Supplementary feeding (Fig.3.) has been shown to increase successful breeding in the kakapo. However, research has also shown to skew sex ratios in many species which affects sex allocation theory. If there is a male bias, then this is bad for conservation as females are rare and as a result, less offspring will be produced. In addition, the males are more likely to get injured as they fight for a female mate. If its female biased, then this is not as bad as one male can mate with multiple females producing many offspring. However, this will create an inbreeding depression and the genetic diversity of the population will decrease as the population is more vulnerable to disease and climate change as they cannot adapt quickly. We need to be aware of this in conservation because if there is a bias then they may not want to feed all of the kakapo population.
Fig.3. Kakapo eating from a feed dispenser.
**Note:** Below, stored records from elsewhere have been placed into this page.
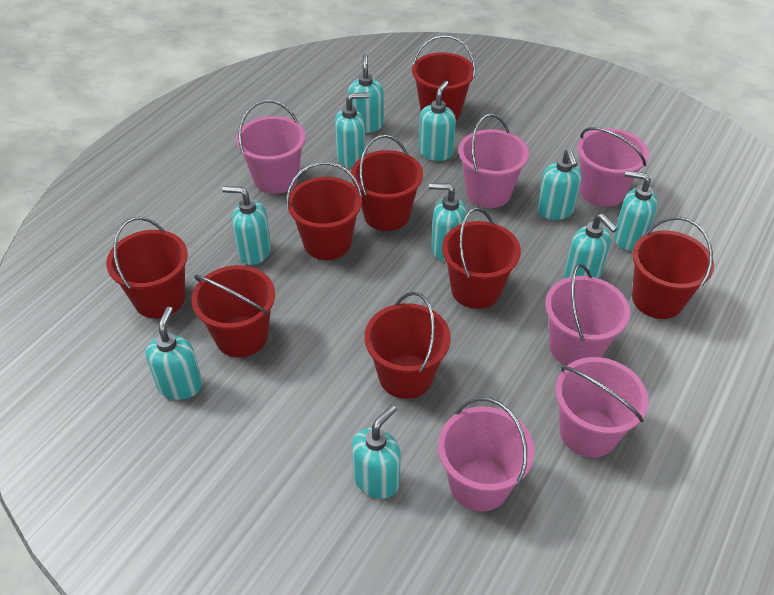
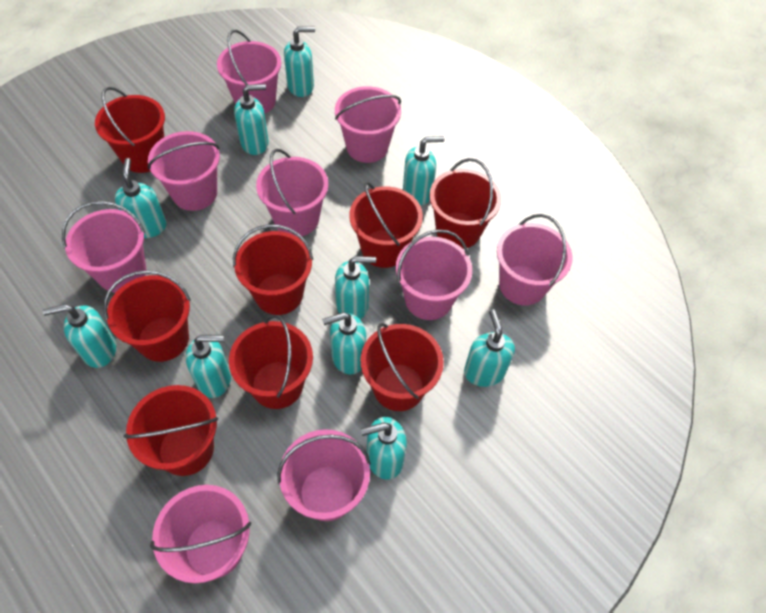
pink bucket: [236,100,305,194] [438,397,534,512] [459,114,529,208] [545,264,630,366] [555,357,648,458] [578,127,649,207] = 6 -> [62,201,146,293] [148,131,220,211] [150,485,251,583] [217,30,281,114] [256,149,328,237] [277,429,371,521] [335,86,401,163] [396,230,472,320] [497,214,573,305] = 9

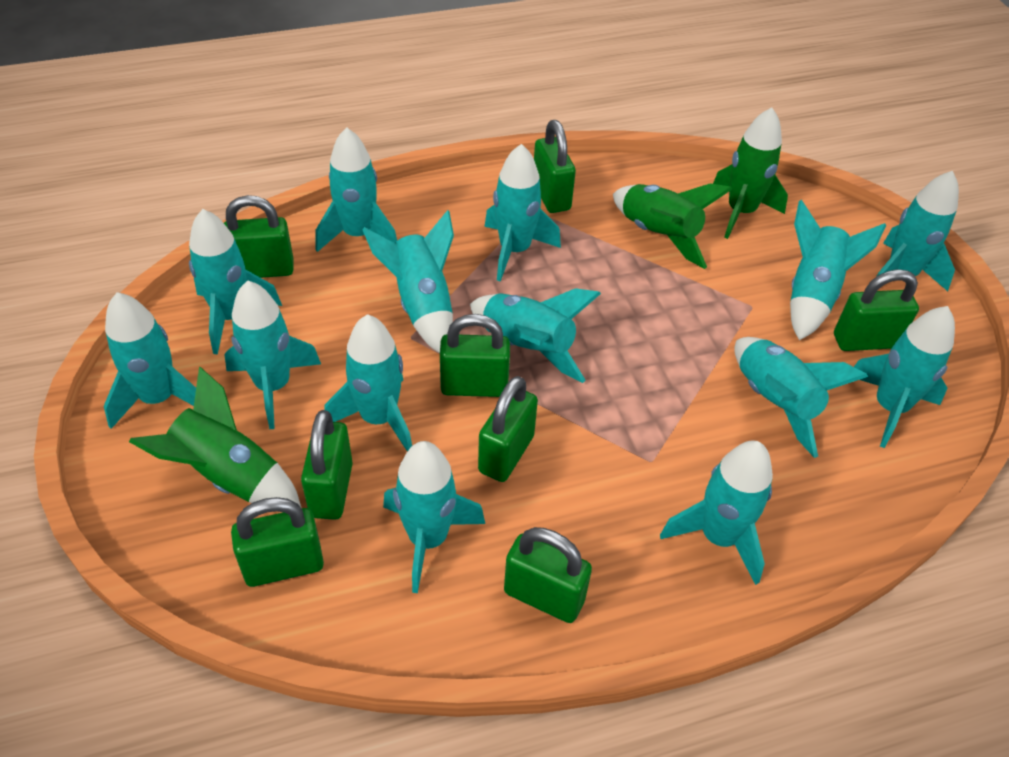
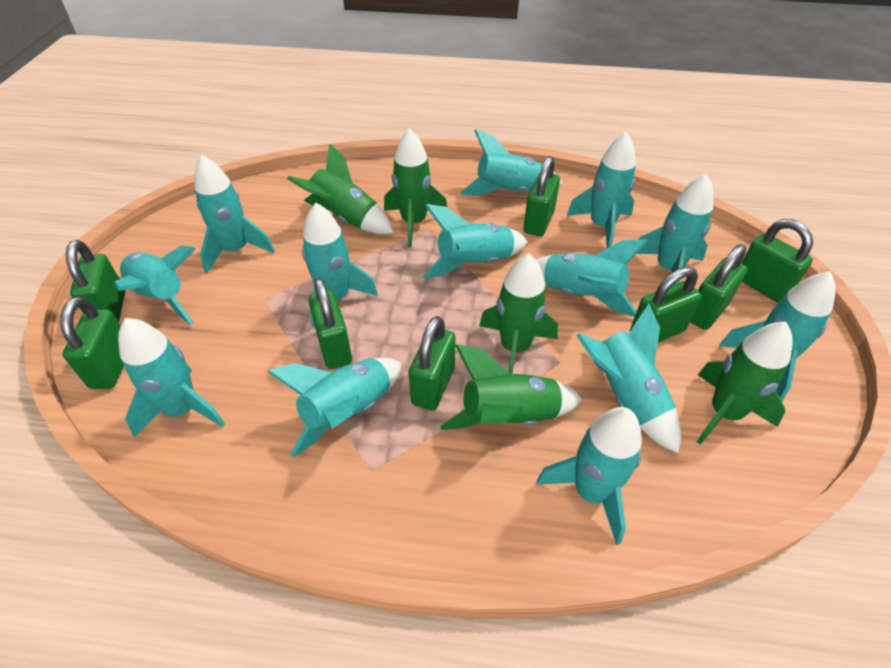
green rocket: [129,367,301,507] [613,183,732,269] [713,107,788,239] = 3 -> [287,143,394,234] [384,128,447,248] [440,344,582,430] [479,253,558,374] [697,322,793,445] = 5
turquoise rocket: [104,292,196,429] [189,209,282,355] [224,281,321,429] [315,127,397,252] [324,314,412,452] [362,210,454,353] [383,441,485,593] [470,288,601,383] [484,144,561,282] [660,441,773,585] [734,337,868,458] [790,200,886,340] [854,306,955,448] [876,171,959,291] = 14 -> [115,245,195,325] [118,318,225,438] [194,155,275,273] [268,358,402,457] [302,203,378,328] [423,204,528,279] [460,129,563,196] [536,239,648,317] [536,407,642,545] [566,132,636,248] [576,304,681,454] [637,174,713,284] [719,271,836,401] = 13

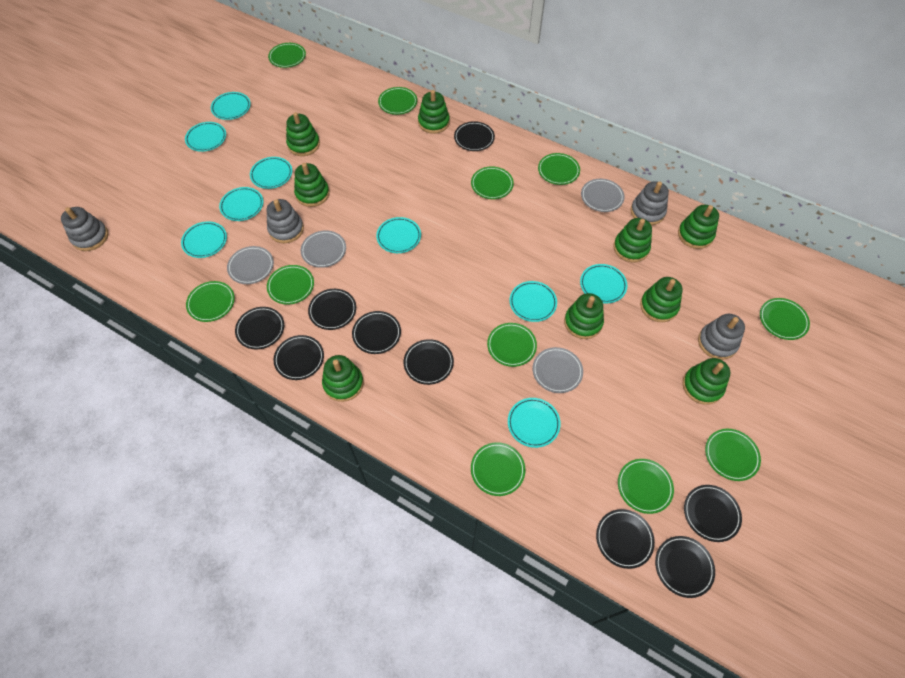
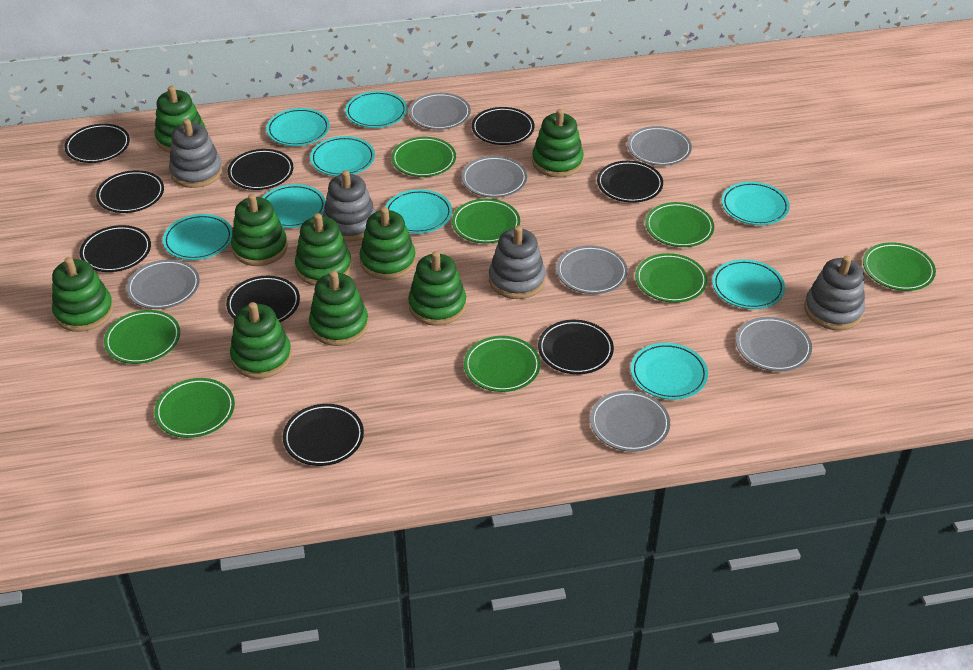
green plate: [186,281,235,322] [267,265,314,305] [268,43,306,68] [378,87,417,115] [471,166,514,199] [471,442,525,496] [487,323,537,367] [538,153,580,185] [618,459,674,514] [705,429,761,481] [760,298,810,340] = 11 -> [104,310,180,364] [154,378,235,438] [392,137,456,177] [452,199,520,244] [464,336,541,392] [635,253,707,303] [645,202,714,247] [863,242,936,291] = 8
grey plate: [227,246,274,284] [301,230,346,268] [533,347,583,393] [581,179,625,212] = 4 -> [126,259,200,309] [409,93,471,130] [461,156,527,198] [556,245,628,294] [590,391,670,452] [628,126,692,166] [736,317,812,371] = 7

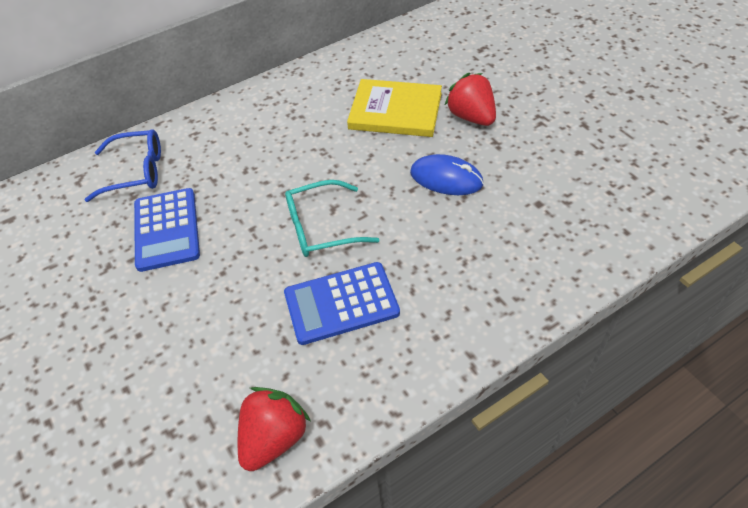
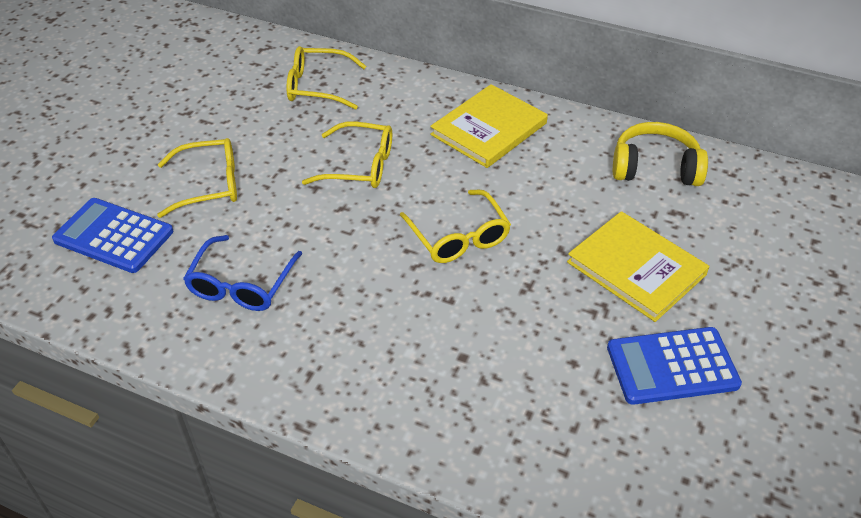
blue mouse: [410,154,484,195] = 1 -> none = 0
red strawberry: [238,387,311,471] [445,73,496,126] = 2 -> none = 0
turquoise glasses: [285,180,380,257] = 1 -> none = 0
yellow book: [347,79,442,137] = 1 -> [430,84,548,168] [567,211,710,322] = 2
yellow glasses: none = 0 -> [157,138,237,218] [287,46,366,110] [302,122,392,188] [400,190,511,263] = 4
yellow headphones: none = 0 -> [613,122,708,186] = 1

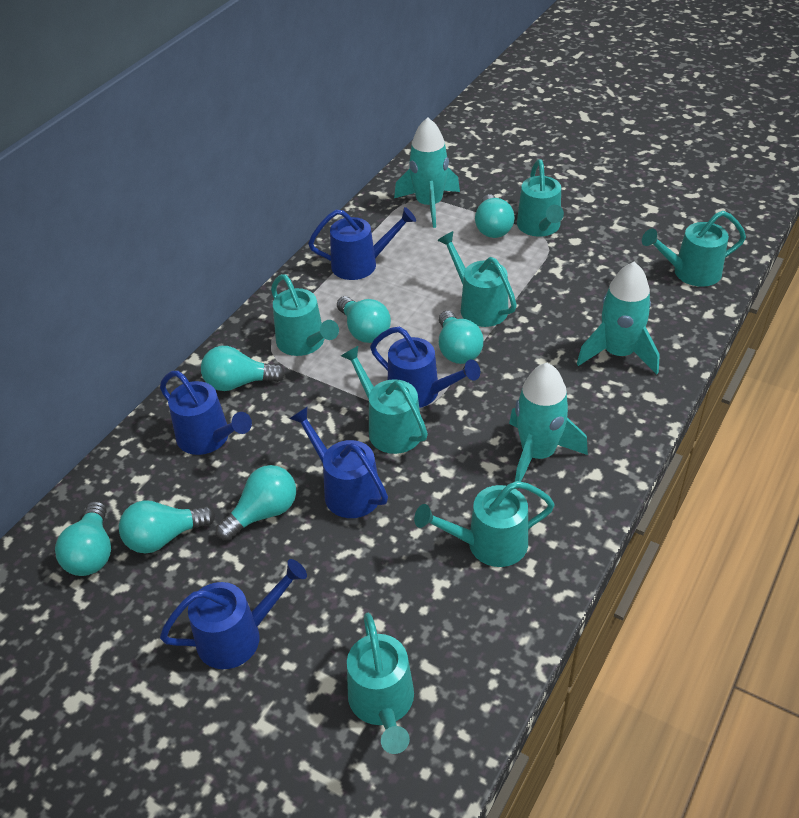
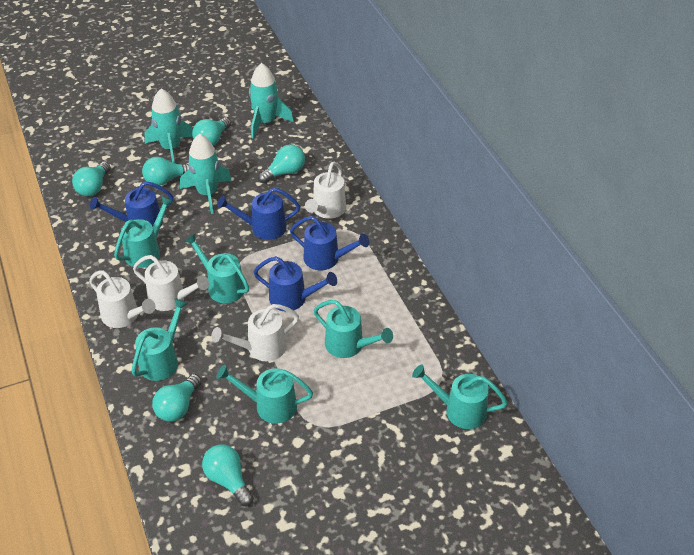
blue watering can: [160,371,252,455] [160,559,307,669] [289,407,388,518] [308,207,416,280] [370,327,480,408] = 5 -> [90,181,173,227] [217,188,300,240] [254,256,337,312] [290,216,369,270] = 4
turquoise light bulb: [55,501,111,576] [119,500,215,553] [201,346,285,391] [216,465,296,541] [337,296,391,343] [439,311,484,364] [475,194,515,238] = 7 -> [72,162,110,196] [142,157,189,186] [152,374,202,422] [192,117,231,146] [202,445,254,506] [258,144,305,183] = 6
turquoise watering can: [271,274,339,356] [341,346,428,454] [347,613,414,754] [414,481,555,567] [437,231,517,327] [517,159,564,237] [642,211,746,287] = 7 -> [114,196,174,268] [132,298,188,381] [184,234,249,303] [216,365,313,424] [314,300,393,358] [412,364,508,429] = 6
white watering can: none = 0 -> [89,271,155,328] [133,255,209,311] [211,304,299,361] [305,162,346,219] = 4

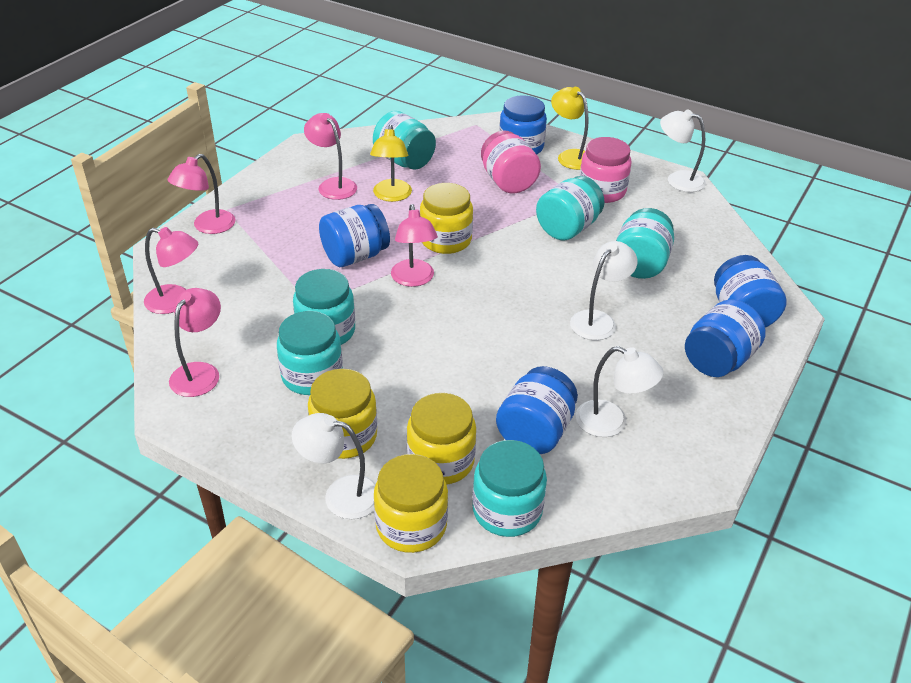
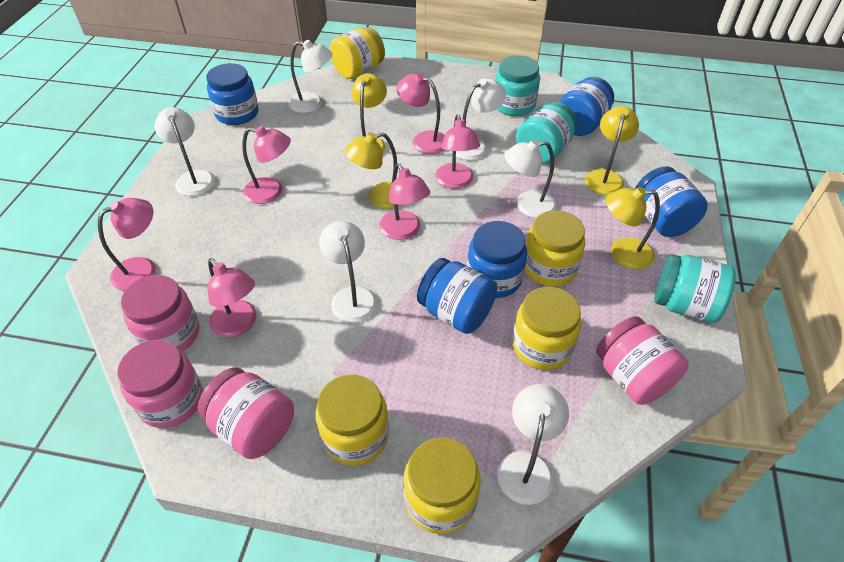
pink jar: [481,131,541,193] [580,137,631,203] = 2 -> [117,340,203,428] [121,275,199,351] [198,367,294,459] [596,316,689,405] = 4
pink lamp: [144,227,198,314] [168,154,235,234] [169,288,221,397] [304,113,357,200] [391,204,438,287] = 5 -> [98,198,156,291] [207,258,257,337] [242,126,291,204] [379,163,430,240] [396,73,445,154] [435,114,480,189] = 6
turquoise jar: [277,311,343,395] [293,269,355,345] [373,111,436,170] [472,440,547,537] [536,176,604,240] [616,208,674,279] = 6 -> [495,55,540,116] [516,101,577,163] [654,254,736,323] = 3
white lamp: [292,413,376,519] [570,241,637,340] [576,346,664,437] [660,109,706,192] = 4 -> [155,107,215,196] [288,40,333,113] [319,221,377,323] [451,78,506,160] [497,384,569,505] [504,139,557,218] = 6
yellow jar: [308,369,377,459] [374,454,448,553] [407,393,476,485] [420,183,473,254] = 4 -> [315,374,389,466] [330,27,385,79] [403,437,481,534] [512,287,581,370] [525,210,585,286] = 5
yellow lamp: [370,124,412,202] [551,87,588,170] = 2 -> [345,132,401,209] [352,73,387,154] [585,106,639,195] [606,187,660,269] = 4

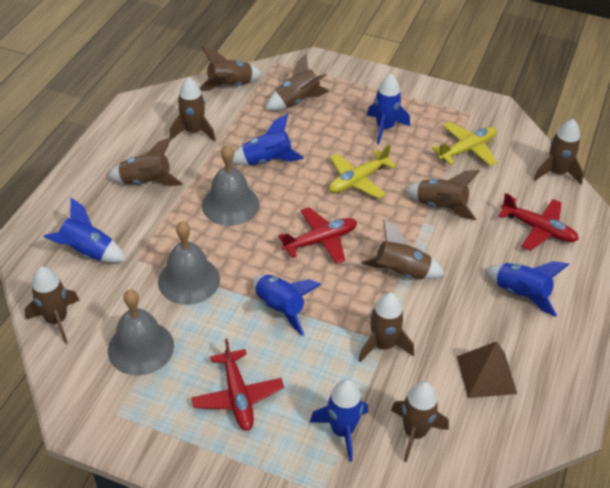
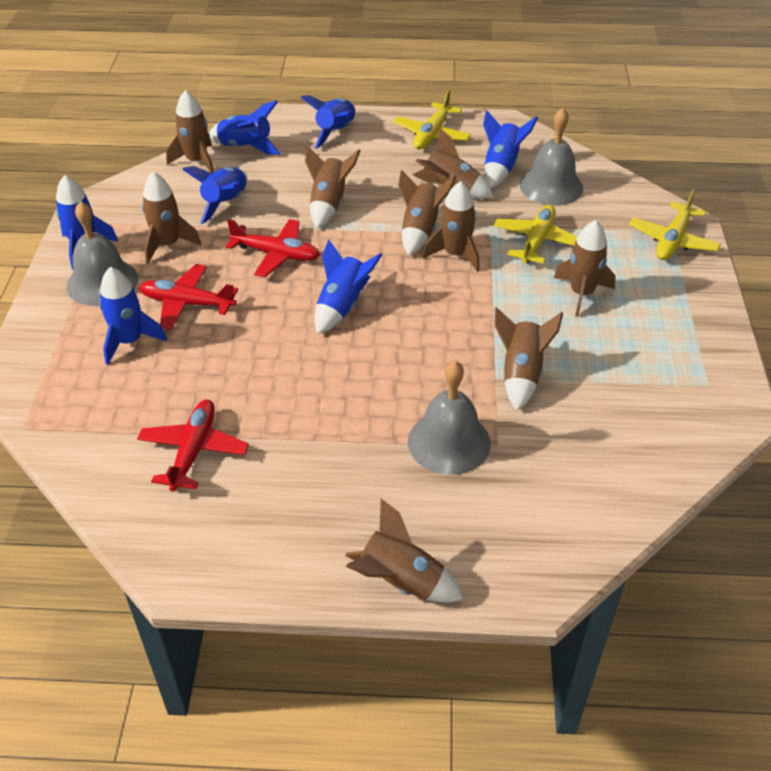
blue rocket: [44,198,126,263] [232,114,304,165] [253,275,321,336] [310,379,368,462] [367,74,410,144] [486,261,569,317] = 6 -> [56,175,119,270] [99,267,167,365] [182,166,247,224] [209,100,281,155] [301,95,355,149] [314,239,382,334] [483,110,538,188] = 7
brown pyramid: [457,341,517,398] = 1 -> none = 0
brown rocket: [24,266,80,344] [107,137,183,186] [170,77,216,142] [199,46,263,91] [266,54,329,111] [358,292,414,362] [361,219,445,279] [391,381,449,462] [405,170,479,220] [534,119,584,185] = 10 -> [142,172,201,264] [166,90,214,173] [305,146,361,228] [345,499,464,603] [398,170,456,256] [413,128,493,199] [423,181,480,272] [495,307,563,411] [554,220,616,317] = 9
yellow plane: [329,144,397,199] [432,122,497,166] = 2 -> [393,89,471,149] [494,205,578,264] [629,189,721,260] = 3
Photo Credit: Andrew Digby – New Zealand Department of Conservation
If the rangers were to vary the levels of feed given to each kakapo so that half have an excess of food and the other half have enough, but not too much to cross the threshold for the females to breed, then they would be able to reduce any skewing in the sex ratios. It has already been shown that by feeding a diet with low macronutrient to calcium ratios there will be an increase in reproduction. This would hopefully lead to a more genetically diverse population as well as increasing the rates of reproduction.
- Clout, M.N., Elliott, G.P. and Robertson, B.C., 2002. Effects of supplementary feeding on the offspring sex ratio of kakapo: a dilemma for the conservation of a polygynous parrot. Biological Conservation, 107(1), pp.13-18.
- Powlesland, R.G. and Lloyd, B.D., 1994. Use of supplementary feeding to induce breeding in free-living kakapo Strigops habroptilus in New Zealand. Biological Conservation, 69(1), pp.97-106.
- Robertson, B.C., Elliott, G.P., Eason, D.K., Clout, M.N. and Gemmell, N.J., 2006. Sex allocation theory aids species conservation. Biology Letters, 2(2), pp.229-231.
- Sutherland, W. J. (2002). Conservation biology: Science, sex and the kakapo. Nature 419:265-266.
- Tella, J. T. (2001). Sex-ratio theory in conservation biology. Trends in Ecology & Evolution 16(2):76-77.